**抜粋**
4.7 溶鋼を運ぶ耐熱容器の乾燥状態を中性子で探る
   

図4-13

転炉で精練された高温度の溶鋼を鋳造工程へ運ぶ耐熱容器

 この容器(外径、高さともに約4m)は、外側が鉄板、内側は厚い耐火材(黄色に輝いている部分)でできています。上蓋から吹出しているのがバーナーガスです。バーナーで耐火材乾燥中は、上蓋は閉じています。

図4-14

高感度水分計開発に用いたモデル実験装置

鉄板の外から、この内側にある厚い耐火材中の微量水分をできるだけ感度良く測定するためには、中性子線源と検出器との距離、中性子反射材や減速材などの選定が特に重要です。

図4-15

耐火材加熱乾燥中における中性子計数値の変化

 加熱開始後9時間から16時間にわたる中性子計数値の増加は、内側からのバーナー加熱によって、耐火材中の水分が外側の鉄板に近い方へ移動し検出器に近づくため、同じ水分量でもより効率良く計測されたことを示しています。また、約40時間で良好な乾燥状態になったことがわかります。

**この課題について**
溶鋼容器の耐火材乾燥を扱った抜粋を、全文一字一句違えずに書き写すこと。 データはこの課題には不要である。

**表示データ**
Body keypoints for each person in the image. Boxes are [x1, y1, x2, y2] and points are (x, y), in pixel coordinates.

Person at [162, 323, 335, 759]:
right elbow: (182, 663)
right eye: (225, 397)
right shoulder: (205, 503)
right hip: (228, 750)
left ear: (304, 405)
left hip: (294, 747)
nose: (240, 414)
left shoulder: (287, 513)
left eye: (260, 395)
==
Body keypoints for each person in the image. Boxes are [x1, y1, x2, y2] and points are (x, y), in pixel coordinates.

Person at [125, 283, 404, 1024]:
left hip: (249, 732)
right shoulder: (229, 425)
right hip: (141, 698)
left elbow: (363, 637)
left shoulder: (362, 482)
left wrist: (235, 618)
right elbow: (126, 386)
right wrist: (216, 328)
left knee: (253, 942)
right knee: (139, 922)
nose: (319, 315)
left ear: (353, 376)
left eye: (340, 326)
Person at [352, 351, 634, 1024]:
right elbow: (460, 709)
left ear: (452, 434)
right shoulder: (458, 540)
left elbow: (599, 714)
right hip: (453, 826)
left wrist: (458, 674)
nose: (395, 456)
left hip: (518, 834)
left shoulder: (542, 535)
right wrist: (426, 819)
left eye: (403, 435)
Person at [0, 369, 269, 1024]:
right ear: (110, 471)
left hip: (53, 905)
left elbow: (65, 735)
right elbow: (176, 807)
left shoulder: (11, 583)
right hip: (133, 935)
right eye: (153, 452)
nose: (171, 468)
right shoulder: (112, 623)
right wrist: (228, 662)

**課題の解答**
4.7 溶鋼を運ぶ耐熱容器の乾燥状態を中性子で探る
   

図4-13

転炉で精練された高温度の溶鋼を鋳造工程へ運ぶ耐熱容器

 この容器(外径、高さともに約4m)は、外側が鉄板、内側は厚い耐火材(黄色に輝いている部分)でできています。上蓋から吹出しているのがバーナーガスです。バーナーで耐火材乾燥中は、上蓋は閉じています。

図4-14

高感度水分計開発に用いたモデル実験装置

鉄板の外から、この内側にある厚い耐火材中の微量水分をできるだけ感度良く測定するためには、中性子線源と検出器との距離、中性子反射材や減速材などの選定が特に重要です。

図4-15

耐火材加熱乾燥中における中性子計数値の変化

 加熱開始後9時間から16時間にわたる中性子計数値の増加は、内側からのバーナー加熱によって、耐火材中の水分が外側の鉄板に近い方へ移動し検出器に近づくため、同じ水分量でもより効率良く計測されたことを示しています。また、約40時間で良好な乾燥状態になったことがわかります。